January 2020 Core Update
This update went live on January 13, 2020. It is a broad update that affects all search results worldwide, and does not target anything specific that webmasters can work on. Keep following best practices.
September 2019 Core Update
This core update went live on September 24, 2019 and was a broad update with no specific suggestions. The implementation of the BERT language algorithm into search results came shortly thereafter, as a major change however.
June 2019 Core Update
This update went live on June 3, 2019. Following the established pattern, this is a major search update that affects results worldwide, but no specific guidance has been given.
A history of all Google Core Updates and notes since 2010 is available through the Searchmetrics blog.
How Should i Prepare and Respond to Google Core Updates?
Core Updates themselves do not typically require any response by webmasters, unless their search engine optimization and overall site content is poor, which could work to further depress results. Site owners that wish to boost organic visibility and raise keyword performance should continue following established best practices, and work on creating and maintaining relevant, authoritative content. Google’s guide from 2011 remains valid and shared by Google representatives helping those who want to make sure their sites meet best practices.

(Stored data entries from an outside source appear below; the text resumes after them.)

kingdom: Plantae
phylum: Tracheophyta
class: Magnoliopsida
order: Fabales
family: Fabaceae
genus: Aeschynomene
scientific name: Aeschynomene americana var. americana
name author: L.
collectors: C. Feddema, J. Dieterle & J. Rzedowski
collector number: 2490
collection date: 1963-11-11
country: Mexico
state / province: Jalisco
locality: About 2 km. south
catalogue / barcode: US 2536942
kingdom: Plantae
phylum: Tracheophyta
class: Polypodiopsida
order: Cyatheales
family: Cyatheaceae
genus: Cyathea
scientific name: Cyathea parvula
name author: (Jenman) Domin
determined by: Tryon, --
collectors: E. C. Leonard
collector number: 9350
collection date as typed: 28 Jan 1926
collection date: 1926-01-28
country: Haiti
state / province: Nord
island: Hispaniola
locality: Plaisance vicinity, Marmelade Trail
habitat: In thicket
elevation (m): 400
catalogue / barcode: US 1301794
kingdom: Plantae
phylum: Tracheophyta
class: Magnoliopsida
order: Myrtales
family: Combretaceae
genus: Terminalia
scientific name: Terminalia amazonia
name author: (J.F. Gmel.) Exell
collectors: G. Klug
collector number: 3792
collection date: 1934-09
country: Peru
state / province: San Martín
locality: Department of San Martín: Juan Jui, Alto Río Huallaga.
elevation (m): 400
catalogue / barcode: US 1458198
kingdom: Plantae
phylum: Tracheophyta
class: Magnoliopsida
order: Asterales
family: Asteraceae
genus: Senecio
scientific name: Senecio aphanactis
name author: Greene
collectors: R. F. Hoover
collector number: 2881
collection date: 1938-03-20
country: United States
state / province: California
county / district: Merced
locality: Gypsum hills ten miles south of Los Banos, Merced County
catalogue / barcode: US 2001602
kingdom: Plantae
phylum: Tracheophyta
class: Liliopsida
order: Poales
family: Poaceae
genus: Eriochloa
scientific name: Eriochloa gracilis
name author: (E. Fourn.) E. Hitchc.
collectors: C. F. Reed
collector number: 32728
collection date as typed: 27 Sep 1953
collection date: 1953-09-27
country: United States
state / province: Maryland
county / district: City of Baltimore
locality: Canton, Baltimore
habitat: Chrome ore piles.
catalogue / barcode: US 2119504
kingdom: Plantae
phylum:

While there are no specific actions that should be taken as a result of a Core Update, it is important to realize the goal that these changes try to realize: improved search results for users. Your content needs to provide relevant and authoritative answers to search queries, and your content should constantly be monitored and improved to make the most of it. Even the most significant and fully-explained changes to the Google algorithm are done with the goal of improving results by delivering better quality, so prepare for the future by writing good content now.